_Information_
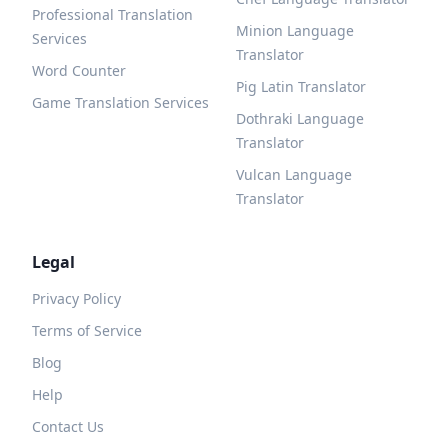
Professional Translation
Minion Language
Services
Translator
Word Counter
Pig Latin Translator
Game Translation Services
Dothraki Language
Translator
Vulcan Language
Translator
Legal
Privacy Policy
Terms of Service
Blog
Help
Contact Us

---

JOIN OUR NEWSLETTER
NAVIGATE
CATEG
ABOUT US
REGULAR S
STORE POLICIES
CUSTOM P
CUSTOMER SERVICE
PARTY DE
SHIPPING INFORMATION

_Work item_
Revise the lines from the one containing "JOIN OUR NEWSLETTER" through the one containing "SHIPPING INFORMATION", inclusive, substituting "EXPLORE" for "NAVIGATE" and leaving all else unchanged.

_Task output_
JOIN OUR NEWSLETTER
EXPLORE
CATEG
ABOUT US
REGULAR S
STORE POLICIES
CUSTOM P
CUSTOMER SERVICE
PARTY DE
SHIPPING INFORMATION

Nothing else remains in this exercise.